- Work instructions -
Once you reach the line that contains "adenocarcinoma was stained", retype it and every line after it exactly, ending with the last line of the entries.

- Given records -
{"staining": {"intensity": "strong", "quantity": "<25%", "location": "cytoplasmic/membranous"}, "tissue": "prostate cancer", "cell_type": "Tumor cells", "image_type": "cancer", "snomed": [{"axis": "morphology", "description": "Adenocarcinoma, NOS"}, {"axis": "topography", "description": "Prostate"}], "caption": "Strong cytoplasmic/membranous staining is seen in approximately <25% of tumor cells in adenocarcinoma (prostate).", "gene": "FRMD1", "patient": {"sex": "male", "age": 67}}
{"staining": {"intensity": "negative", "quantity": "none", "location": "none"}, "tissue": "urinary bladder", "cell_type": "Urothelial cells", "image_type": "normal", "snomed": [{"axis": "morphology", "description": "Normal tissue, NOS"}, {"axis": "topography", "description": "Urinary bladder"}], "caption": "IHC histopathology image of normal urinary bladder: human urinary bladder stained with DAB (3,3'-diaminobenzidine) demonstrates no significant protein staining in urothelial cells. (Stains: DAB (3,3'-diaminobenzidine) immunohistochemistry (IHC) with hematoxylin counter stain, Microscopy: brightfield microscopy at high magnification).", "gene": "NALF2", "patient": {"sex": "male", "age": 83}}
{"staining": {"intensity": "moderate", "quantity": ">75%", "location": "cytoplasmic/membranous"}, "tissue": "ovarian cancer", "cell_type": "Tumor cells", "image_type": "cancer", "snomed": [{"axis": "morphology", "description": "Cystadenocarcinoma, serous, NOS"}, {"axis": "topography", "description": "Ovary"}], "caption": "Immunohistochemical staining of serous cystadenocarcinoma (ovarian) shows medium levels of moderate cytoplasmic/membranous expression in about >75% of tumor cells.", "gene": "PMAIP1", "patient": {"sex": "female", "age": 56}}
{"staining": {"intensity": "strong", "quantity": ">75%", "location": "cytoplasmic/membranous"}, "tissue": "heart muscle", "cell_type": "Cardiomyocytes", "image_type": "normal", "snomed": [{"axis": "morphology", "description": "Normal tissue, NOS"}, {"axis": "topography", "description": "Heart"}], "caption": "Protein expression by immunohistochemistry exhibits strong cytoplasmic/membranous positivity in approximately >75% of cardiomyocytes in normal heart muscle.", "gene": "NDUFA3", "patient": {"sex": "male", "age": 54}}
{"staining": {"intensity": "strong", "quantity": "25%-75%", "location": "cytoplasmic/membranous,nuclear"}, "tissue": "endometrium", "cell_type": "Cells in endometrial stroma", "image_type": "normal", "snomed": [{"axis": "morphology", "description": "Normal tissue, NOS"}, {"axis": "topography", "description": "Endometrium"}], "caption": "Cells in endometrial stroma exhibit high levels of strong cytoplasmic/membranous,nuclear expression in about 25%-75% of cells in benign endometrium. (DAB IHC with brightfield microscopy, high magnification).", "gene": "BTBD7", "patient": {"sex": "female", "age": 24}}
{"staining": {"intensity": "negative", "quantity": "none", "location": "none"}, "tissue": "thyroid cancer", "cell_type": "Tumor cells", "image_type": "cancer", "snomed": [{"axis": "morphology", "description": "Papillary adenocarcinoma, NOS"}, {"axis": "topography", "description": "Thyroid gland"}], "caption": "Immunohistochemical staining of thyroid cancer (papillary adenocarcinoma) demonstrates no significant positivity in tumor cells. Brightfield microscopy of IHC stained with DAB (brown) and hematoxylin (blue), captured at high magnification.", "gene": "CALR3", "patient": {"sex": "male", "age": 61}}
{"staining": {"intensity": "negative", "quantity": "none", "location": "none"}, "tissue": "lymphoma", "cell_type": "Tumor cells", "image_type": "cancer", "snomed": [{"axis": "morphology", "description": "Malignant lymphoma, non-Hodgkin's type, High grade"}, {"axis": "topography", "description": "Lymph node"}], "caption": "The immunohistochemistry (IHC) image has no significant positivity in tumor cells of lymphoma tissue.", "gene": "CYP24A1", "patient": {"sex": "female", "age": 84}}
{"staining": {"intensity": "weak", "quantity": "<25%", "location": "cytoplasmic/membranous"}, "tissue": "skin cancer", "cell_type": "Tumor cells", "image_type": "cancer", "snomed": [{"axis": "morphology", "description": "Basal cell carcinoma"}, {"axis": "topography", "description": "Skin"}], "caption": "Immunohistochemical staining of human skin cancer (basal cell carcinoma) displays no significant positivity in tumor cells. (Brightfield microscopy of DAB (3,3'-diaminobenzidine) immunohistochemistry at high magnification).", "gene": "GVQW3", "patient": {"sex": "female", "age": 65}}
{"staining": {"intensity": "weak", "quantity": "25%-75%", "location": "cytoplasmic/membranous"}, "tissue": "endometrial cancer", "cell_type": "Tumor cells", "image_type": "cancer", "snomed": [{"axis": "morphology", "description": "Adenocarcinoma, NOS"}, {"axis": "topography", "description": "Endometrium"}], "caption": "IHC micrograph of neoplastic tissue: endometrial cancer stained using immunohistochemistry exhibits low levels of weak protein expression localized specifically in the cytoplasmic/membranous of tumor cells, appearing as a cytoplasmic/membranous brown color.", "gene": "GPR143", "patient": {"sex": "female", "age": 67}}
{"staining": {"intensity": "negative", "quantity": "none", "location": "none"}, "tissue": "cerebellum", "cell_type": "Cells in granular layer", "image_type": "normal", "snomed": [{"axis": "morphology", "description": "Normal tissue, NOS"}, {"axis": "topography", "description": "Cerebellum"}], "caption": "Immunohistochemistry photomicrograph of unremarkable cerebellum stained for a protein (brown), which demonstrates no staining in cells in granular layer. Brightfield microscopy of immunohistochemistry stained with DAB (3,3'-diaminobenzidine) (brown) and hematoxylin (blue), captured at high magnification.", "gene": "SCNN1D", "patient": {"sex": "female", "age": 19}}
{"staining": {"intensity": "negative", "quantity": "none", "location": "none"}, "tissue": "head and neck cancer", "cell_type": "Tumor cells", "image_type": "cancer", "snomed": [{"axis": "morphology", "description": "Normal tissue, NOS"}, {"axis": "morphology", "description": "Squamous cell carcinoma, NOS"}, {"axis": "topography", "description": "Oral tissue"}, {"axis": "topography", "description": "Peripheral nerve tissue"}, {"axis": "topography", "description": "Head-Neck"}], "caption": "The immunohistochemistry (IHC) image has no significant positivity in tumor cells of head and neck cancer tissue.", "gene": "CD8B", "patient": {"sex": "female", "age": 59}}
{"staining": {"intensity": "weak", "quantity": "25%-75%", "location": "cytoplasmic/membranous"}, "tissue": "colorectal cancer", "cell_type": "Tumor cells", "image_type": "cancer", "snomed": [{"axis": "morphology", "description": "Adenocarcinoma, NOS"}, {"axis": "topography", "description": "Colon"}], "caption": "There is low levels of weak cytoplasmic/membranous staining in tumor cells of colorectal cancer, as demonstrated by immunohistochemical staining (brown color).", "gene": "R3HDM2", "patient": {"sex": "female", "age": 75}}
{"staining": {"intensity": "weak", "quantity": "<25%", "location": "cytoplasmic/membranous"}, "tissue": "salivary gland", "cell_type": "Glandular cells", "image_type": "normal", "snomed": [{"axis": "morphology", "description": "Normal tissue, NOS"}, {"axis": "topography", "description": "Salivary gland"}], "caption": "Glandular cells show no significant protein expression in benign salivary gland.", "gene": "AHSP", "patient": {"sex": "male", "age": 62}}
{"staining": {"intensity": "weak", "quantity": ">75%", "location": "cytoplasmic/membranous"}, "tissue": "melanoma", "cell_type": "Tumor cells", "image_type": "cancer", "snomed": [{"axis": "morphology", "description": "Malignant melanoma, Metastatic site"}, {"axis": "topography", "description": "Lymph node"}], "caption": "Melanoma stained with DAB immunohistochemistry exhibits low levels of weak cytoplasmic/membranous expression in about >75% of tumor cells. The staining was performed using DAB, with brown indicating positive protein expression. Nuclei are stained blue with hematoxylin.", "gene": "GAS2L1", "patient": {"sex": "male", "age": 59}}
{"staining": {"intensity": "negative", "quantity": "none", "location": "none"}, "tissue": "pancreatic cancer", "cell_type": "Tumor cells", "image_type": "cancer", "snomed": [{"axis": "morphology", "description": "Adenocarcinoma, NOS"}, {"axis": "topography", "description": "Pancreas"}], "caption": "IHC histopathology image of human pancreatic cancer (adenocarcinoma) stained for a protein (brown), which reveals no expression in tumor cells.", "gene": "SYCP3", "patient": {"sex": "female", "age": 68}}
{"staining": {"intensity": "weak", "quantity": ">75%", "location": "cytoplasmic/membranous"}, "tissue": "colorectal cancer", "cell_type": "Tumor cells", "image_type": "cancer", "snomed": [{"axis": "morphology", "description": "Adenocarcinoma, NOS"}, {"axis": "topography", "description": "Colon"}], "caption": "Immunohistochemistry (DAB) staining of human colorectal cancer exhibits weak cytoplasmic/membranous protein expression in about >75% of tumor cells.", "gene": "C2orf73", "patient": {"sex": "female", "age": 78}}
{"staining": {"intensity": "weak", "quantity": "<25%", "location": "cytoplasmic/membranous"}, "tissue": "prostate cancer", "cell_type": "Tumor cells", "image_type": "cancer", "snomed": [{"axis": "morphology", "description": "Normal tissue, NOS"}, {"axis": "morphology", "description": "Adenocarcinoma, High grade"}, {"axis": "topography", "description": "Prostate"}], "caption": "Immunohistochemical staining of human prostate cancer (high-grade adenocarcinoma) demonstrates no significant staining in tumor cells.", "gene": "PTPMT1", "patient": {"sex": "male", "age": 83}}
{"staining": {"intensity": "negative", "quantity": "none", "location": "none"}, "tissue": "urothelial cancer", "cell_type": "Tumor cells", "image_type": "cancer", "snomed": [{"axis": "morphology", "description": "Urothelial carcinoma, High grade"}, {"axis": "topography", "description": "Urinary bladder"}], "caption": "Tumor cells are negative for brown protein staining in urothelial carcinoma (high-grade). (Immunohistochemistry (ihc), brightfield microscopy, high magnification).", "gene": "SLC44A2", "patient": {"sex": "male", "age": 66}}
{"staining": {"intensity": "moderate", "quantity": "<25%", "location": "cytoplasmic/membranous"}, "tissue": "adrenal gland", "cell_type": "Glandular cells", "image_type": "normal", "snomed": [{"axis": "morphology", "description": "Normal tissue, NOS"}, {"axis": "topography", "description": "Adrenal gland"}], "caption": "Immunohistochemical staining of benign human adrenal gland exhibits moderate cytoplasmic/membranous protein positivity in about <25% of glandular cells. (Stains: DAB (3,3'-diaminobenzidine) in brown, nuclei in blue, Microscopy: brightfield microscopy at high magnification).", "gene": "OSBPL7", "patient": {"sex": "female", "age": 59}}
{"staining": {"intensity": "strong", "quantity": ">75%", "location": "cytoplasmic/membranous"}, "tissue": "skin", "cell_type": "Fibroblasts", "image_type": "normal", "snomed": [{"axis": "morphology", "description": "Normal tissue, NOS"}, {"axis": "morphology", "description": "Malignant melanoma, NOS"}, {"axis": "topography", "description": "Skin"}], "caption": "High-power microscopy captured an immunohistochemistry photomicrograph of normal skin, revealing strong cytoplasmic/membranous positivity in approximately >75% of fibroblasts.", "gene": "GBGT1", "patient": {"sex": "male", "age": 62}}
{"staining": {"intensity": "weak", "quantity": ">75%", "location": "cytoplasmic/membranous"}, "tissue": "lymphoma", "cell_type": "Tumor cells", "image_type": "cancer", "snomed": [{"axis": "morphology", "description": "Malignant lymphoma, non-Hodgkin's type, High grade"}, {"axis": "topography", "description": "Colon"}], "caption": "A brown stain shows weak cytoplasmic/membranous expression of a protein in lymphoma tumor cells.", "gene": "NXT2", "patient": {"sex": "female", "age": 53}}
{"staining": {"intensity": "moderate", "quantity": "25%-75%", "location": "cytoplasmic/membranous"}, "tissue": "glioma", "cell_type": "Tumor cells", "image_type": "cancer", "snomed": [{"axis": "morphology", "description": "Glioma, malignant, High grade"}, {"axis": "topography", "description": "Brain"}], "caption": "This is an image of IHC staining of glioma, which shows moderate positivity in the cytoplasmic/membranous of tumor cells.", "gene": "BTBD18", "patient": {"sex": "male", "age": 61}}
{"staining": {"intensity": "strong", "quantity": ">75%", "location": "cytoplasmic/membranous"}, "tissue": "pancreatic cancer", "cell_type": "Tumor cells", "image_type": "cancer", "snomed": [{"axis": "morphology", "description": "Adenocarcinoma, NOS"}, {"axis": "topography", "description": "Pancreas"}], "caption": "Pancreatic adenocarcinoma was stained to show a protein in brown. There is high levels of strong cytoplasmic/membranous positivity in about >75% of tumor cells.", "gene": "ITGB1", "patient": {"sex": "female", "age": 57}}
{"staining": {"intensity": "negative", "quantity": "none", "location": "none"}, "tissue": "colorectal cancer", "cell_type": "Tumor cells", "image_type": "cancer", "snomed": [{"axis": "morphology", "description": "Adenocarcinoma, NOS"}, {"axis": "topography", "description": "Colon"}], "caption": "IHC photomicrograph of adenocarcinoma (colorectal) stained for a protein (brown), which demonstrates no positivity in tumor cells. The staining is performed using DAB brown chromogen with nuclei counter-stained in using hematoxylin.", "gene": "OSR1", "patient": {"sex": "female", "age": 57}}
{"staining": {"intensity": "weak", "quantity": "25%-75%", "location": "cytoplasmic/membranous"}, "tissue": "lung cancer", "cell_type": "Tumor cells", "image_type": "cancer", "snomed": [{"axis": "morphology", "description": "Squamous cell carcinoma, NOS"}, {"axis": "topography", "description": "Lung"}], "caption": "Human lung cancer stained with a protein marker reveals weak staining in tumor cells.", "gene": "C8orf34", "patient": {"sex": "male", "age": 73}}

- Output for this exercise -
{"staining": {"intensity": "strong", "quantity": ">75%", "location": "cytoplasmic/membranous"}, "tissue": "pancreatic cancer", "cell_type": "Tumor cells", "image_type": "cancer", "snomed": [{"axis": "morphology", "description": "Adenocarcinoma, NOS"}, {"axis": "topography", "description": "Pancreas"}], "caption": "Pancreatic adenocarcinoma was stained to show a protein in brown. There is high levels of strong cytoplasmic/membranous positivity in about >75% of tumor cells.", "gene": "ITGB1", "patient": {"sex": "female", "age": 57}}
{"staining": {"intensity": "negative", "quantity": "none", "location": "none"}, "tissue": "colorectal cancer", "cell_type": "Tumor cells", "image_type": "cancer", "snomed": [{"axis": "morphology", "description": "Adenocarcinoma, NOS"}, {"axis": "topography", "description": "Colon"}], "caption": "IHC photomicrograph of adenocarcinoma (colorectal) stained for a protein (brown), which demonstrates no positivity in tumor cells. The staining is performed using DAB brown chromogen with nuclei counter-stained in using hematoxylin.", "gene": "OSR1", "patient": {"sex": "female", "age": 57}}
{"staining": {"intensity": "weak", "quantity": "25%-75%", "location": "cytoplasmic/membranous"}, "tissue": "lung cancer", "cell_type": "Tumor cells", "image_type": "cancer", "snomed": [{"axis": "morphology", "description": "Squamous cell carcinoma, NOS"}, {"axis": "topography", "description": "Lung"}], "caption": "Human lung cancer stained with a protein marker reveals weak staining in tumor cells.", "gene": "C8orf34", "patient": {"sex": "male", "age": 73}}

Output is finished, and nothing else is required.